EXERCISE INSTRUCTIONS
Please restate, word for word, the lines below that begin at the one with "focal_35mm: 26" and end at the one with "focal_mm: 5.1". Leave out all other lines.

+++ GIVEN RECORDS +++

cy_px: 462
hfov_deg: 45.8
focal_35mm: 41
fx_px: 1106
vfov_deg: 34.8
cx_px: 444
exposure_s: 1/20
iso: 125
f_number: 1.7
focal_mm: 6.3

+++
+++ GIVEN RECORDS +++

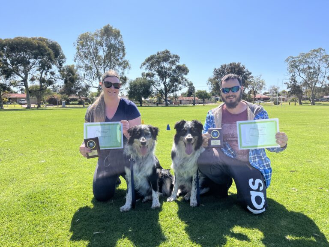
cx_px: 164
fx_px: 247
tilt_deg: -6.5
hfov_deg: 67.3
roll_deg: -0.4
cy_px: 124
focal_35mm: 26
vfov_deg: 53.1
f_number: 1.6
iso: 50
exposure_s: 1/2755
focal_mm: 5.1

+++

EXERCISE OUTPUT
focal_35mm: 26
vfov_deg: 53.1
f_number: 1.6
iso: 50
exposure_s: 1/2755
focal_mm: 5.1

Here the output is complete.